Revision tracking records

★ ★ ★ ★ ★ ★ ★

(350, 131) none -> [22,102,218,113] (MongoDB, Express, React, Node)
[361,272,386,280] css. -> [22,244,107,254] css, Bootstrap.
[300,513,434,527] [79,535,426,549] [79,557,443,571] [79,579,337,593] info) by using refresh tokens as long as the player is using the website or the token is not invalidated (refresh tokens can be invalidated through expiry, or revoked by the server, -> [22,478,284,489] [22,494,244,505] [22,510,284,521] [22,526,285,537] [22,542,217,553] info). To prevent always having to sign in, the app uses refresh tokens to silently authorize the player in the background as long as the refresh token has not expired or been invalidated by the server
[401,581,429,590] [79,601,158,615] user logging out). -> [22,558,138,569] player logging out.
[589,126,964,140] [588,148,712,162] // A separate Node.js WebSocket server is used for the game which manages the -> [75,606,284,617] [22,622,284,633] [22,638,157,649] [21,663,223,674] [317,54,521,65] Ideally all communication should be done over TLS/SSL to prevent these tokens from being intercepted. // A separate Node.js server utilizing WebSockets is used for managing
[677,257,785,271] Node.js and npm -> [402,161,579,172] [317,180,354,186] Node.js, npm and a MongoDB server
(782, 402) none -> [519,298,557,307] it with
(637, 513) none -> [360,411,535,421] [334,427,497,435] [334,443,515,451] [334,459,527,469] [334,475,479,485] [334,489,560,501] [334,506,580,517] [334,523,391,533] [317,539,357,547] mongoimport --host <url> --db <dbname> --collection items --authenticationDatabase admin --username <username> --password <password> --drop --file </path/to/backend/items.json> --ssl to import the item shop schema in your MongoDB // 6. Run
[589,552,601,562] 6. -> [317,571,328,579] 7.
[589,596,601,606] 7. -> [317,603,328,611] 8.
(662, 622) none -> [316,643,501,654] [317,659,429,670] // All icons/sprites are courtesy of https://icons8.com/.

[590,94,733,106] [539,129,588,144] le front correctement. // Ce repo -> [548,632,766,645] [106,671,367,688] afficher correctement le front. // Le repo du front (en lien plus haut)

★ ★ ★ ★ ★ ★ ★

• **Required work**
Whenever a line of the data above includes the word "MongoDB", copy that line.

• **Exercise result**
(350, 131) none -> [22,102,218,113] (MongoDB, Express, React, Node)
[677,257,785,271] Node.js and npm -> [402,161,579,172] [317,180,354,186] Node.js, npm and a MongoDB server
(637, 513) none -> [360,411,535,421] [334,427,497,435] [334,443,515,451] [334,459,527,469] [334,475,479,485] [334,489,560,501] [334,506,580,517] [334,523,391,533] [317,539,357,547] mongoimport --host <url> --db <dbname> --collection items --authenticationDatabase admin --username <username> --password <password> --drop --file </path/to/backend/items.json> --ssl to import the item shop schema in your MongoDB // 6. Run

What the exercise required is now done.